<<<<

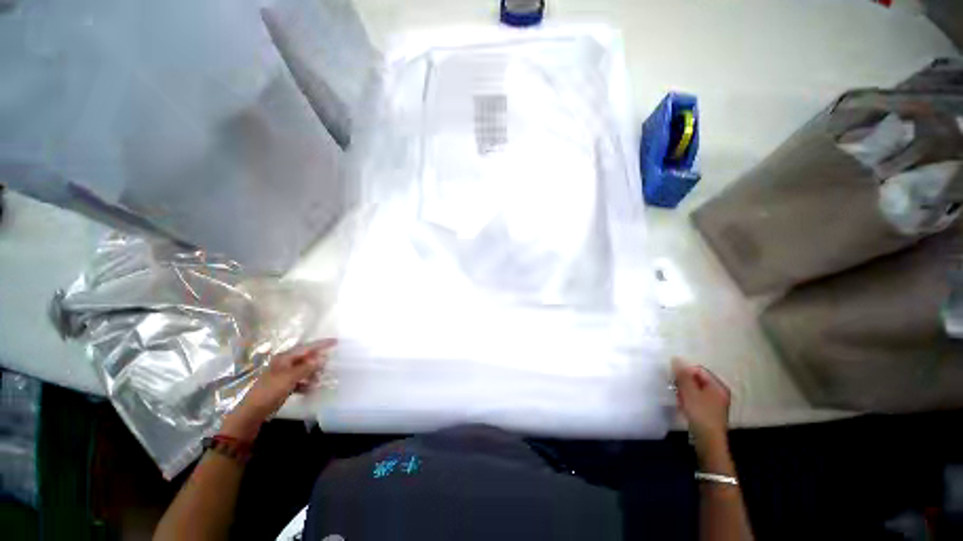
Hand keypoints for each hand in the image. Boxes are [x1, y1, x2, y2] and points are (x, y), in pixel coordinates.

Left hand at [221, 339, 336, 440]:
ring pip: (303, 370)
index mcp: (284, 358)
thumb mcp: (290, 378)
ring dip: (312, 373)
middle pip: (305, 358)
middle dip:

>>>>

What you should do: Exclude the pictures and give back the rest of the data above exactly as written.

Response to the task:
Hand keypoints for each hand in the image. Boxes are [x1, y1, x2, y2] and points are (x, y), in pixel coordinates.

Left hand at [221, 339, 336, 440]:
ring pip: (303, 370)
index mcp: (284, 358)
thumb mcp: (290, 378)
ring dip: (312, 373)
middle pip: (305, 358)
middle dip:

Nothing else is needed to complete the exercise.